Just a day after first-time candidate Glenda Ritz defeated Tony Bennett, superintendent of public instruction, Republican officeholders scrambled to explain away the message voters sent.

“It was an anti-Tony Bennett vote more than a pro-Glenda Ritz vote,” said Sen. Dennis Kruse, chairman of the Senate Education Committee.

They just didn’t like Bennett’s style, offered Rep. Robert Behning, chairman of the House Education Committee.

“This is not an indictment in any way of reforms,” said House Speaker Brian Bosma.

Of course it is. In a state where 54 percent of voters supported Republican Mitt Romney, Bennett’s loss by more than 130,000 votes clearly shows the measures he pushed, eagerly approved by the GOP-controlled legislature and zealously carried out by the Department of Education, were unpopular. Parents of the million-plus students in Indiana public schools saw the effects in classrooms and bristled at the assertion that they had chosen an inferior education for their children. Elected school board members saw their decision-making authority diminished and 59,000 teachers, many with decades of experience, found themselves labeled ineffective and self-serving.

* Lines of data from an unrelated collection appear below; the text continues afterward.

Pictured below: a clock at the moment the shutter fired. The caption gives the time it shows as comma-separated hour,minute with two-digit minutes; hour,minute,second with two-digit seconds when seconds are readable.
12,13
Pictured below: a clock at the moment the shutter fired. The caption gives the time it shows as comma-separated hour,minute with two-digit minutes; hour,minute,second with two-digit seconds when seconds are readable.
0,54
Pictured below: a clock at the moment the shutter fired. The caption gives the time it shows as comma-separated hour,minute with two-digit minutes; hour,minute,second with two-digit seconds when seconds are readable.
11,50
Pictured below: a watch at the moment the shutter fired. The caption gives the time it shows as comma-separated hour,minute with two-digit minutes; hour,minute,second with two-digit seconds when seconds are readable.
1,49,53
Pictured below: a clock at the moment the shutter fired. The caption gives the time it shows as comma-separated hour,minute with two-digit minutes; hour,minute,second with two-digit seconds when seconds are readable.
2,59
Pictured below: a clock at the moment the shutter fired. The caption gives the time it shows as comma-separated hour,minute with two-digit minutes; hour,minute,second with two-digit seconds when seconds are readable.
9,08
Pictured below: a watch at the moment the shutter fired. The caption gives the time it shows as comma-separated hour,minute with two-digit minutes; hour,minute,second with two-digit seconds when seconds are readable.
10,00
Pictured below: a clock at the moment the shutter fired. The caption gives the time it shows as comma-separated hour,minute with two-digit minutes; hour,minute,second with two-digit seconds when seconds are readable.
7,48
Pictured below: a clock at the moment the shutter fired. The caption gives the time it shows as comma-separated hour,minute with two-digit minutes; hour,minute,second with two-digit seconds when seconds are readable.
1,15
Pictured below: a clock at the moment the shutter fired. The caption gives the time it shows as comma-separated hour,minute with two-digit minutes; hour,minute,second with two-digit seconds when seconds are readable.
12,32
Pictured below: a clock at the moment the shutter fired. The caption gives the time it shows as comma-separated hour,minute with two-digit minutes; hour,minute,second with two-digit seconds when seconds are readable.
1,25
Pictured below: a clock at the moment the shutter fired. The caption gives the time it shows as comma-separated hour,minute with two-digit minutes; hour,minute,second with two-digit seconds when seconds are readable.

Bennett, an eager-to-please leader who never shed his basketball-coach persona, didn’t antagonize through his personality. He did so with unquestioning implementation of unfounded education practices. His overly confident and inexperienced staff pushed changes championed by for-profit corporations and anti-union interests. Views of educators at Indiana colleges of education were belittled and dismissed, even as their graduates excelled in classrooms.

Vic Smith, a retired superintendent, meticulously documents student achievement to show how Indiana was exceeding national averages and improving at a faster rate than states such as Florida, which Bennett held up as a model.

“Tony Bennett’s school letter grade system has produced D’s and F’s for 18.6 percent of all Indiana schools, in contrast to Florida, where 6 percent of all schools get D’s and F’s,” he observed. “Yet Indiana clearly outscores Florida on a common test …, the National Assessment of Educational Progress.”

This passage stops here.